Monte Carlo Tree Search with Tensor Factorization for Robot Optimization
Teng Xue, Yan Zhang, Amirreza Razmjoo, Sylvain Calinon
Published: 2025/7/7
Abstract
Many robotic tasks, such as inverse kinematics, motion planning, and optimal control, can be formulated as optimization problems. Solving these problems involves addressing nonlinear kinematics, complex contact dynamics, long-horizon correlation, and multi-modal landscapes, each posing distinct challenges for state-of-the-art optimization methods. Monte Carlo Tree Search is a powerful approach that can strategically explore the solution space and can be applied to a wide range of tasks across varying scenarios. However, it typically suffers from combinatorial complexity when applied to robotics, resulting in slow convergence and high memory demands. To address this limitation, we propose \emph{Tensor Train Tree Search} (TTTS), which leverages tensor factorization to exploit correlations among decision variables arising from common kinematic structures, dynamic constraints, and environmental interactions in robot decision-making.
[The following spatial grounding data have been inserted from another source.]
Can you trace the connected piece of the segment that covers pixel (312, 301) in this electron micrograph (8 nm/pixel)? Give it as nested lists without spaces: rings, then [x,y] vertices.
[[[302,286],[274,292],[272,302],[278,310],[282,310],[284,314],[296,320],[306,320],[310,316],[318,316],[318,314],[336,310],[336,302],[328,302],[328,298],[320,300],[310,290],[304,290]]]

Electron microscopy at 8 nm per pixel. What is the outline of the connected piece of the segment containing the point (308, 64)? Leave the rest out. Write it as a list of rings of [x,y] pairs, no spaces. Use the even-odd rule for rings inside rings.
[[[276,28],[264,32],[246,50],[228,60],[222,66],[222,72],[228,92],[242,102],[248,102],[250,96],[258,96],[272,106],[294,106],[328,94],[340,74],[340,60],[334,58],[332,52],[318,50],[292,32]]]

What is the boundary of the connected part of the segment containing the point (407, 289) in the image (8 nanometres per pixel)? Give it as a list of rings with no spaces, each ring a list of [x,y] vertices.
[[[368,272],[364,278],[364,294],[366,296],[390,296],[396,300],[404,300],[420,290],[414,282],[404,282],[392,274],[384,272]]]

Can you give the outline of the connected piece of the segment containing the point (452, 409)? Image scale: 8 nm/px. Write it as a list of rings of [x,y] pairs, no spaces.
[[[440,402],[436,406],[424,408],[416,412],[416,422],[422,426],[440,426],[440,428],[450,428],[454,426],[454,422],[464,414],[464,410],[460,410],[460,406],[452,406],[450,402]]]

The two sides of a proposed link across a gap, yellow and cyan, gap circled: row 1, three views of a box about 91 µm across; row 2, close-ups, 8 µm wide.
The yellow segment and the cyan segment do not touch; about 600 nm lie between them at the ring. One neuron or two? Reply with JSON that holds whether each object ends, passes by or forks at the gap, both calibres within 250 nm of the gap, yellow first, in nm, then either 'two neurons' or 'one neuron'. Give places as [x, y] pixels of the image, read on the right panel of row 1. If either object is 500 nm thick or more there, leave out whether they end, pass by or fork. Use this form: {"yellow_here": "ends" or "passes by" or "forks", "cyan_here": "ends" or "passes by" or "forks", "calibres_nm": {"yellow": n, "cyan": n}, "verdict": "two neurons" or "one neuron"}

This yields a compact, linear-complexity representation that significantly reduces both computation time and storage requirements. We prove that TTTS can efficiently reach the bounded global optimum within a finite time. Experimental results across inverse kinematics, motion planning around obstacles, legged robot manipulation, multi-stage motion planning, and bimanual whole-body manipulation demonstrate the efficiency of TTTS on a diverse set of robotic tasks.